WORK ITEM:
Reproduce every one of the entries below word for word, omitting the pictures.

EXTRACTED INFORMATION:
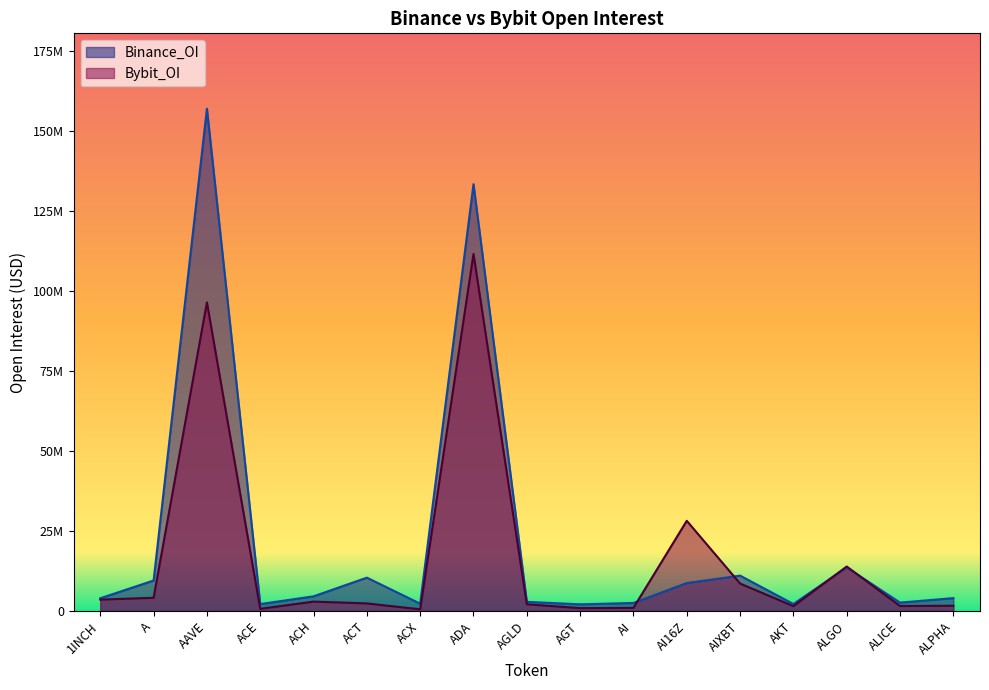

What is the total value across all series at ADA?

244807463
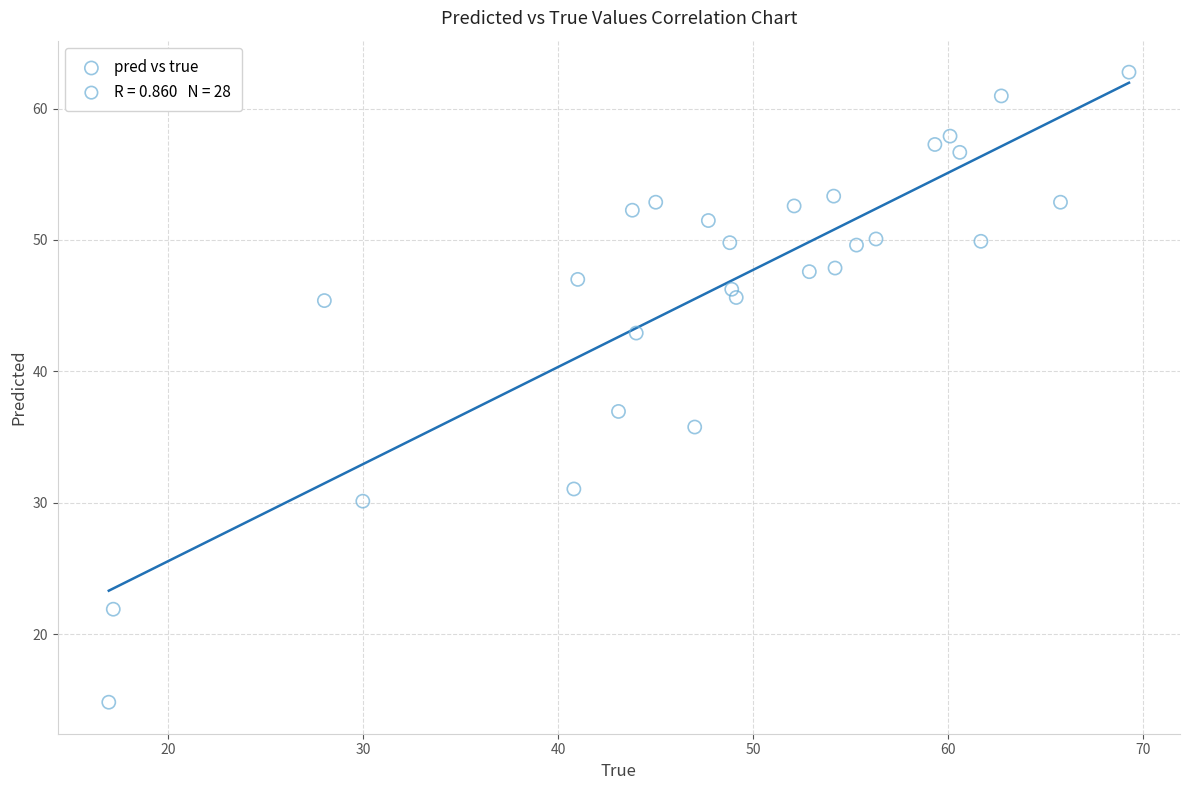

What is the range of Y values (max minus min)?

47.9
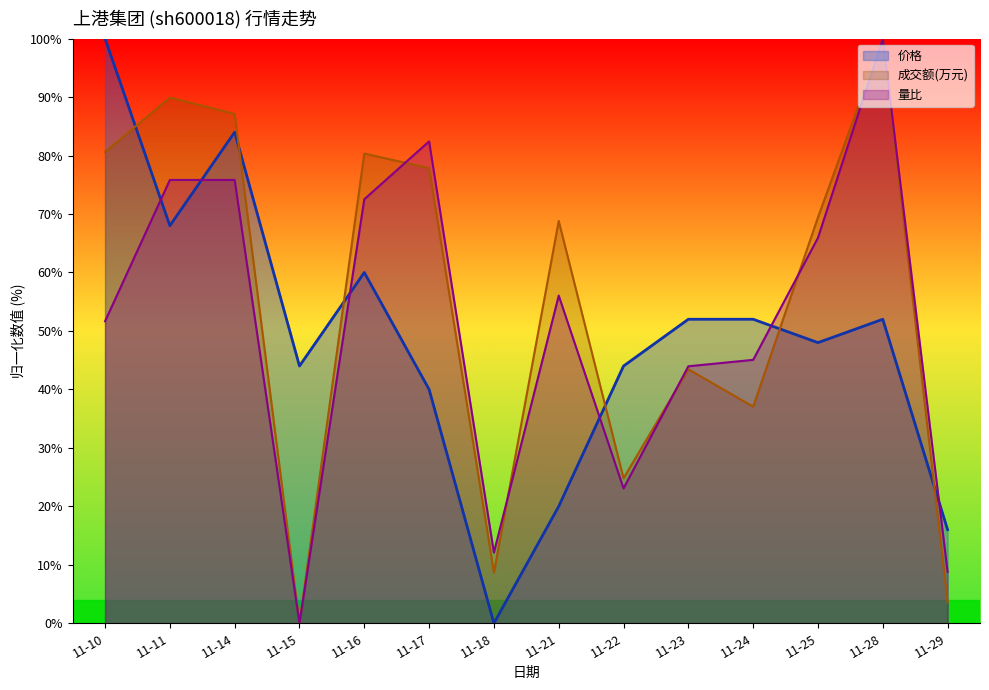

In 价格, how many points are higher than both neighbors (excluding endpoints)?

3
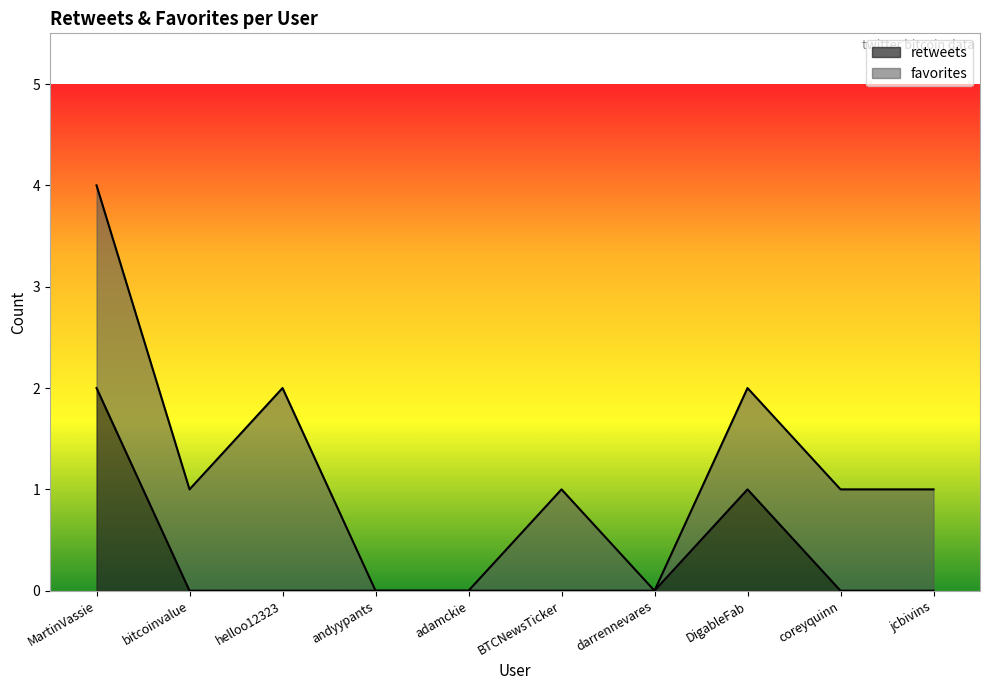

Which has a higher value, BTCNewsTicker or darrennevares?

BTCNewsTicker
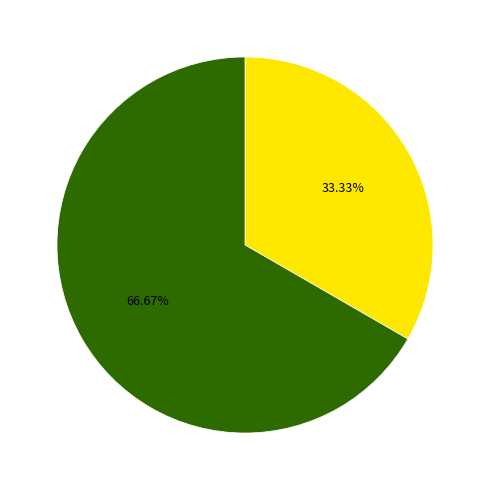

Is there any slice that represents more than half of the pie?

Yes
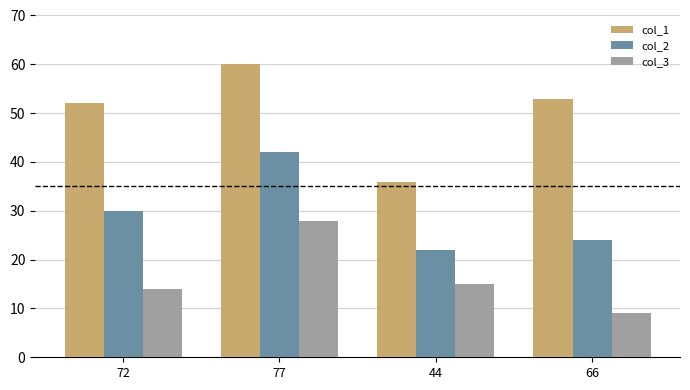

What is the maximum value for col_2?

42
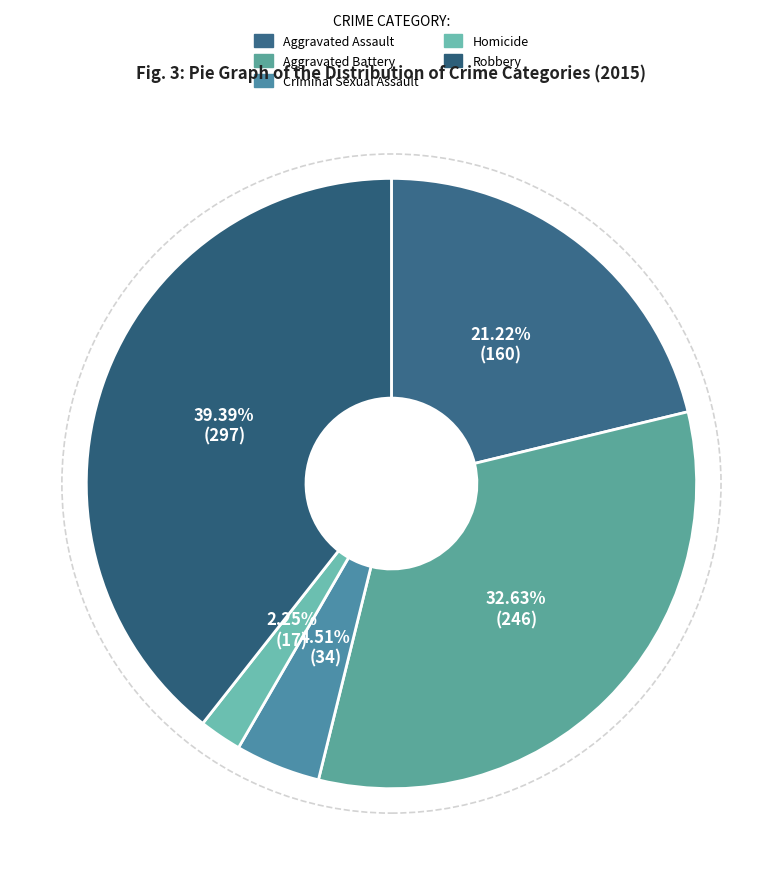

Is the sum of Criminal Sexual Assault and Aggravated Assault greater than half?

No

RESPONSE FOR THIS EXERCISE:
What is the total value across all series at ADA?

244807463

What is the range of Y values (max minus min)?

47.9

In 价格, how many points are higher than both neighbors (excluding endpoints)?

3

Which has a higher value, BTCNewsTicker or darrennevares?

BTCNewsTicker

Is there any slice that represents more than half of the pie?

Yes

What is the maximum value for col_2?

42

Is the sum of Criminal Sexual Assault and Aggravated Assault greater than half?

No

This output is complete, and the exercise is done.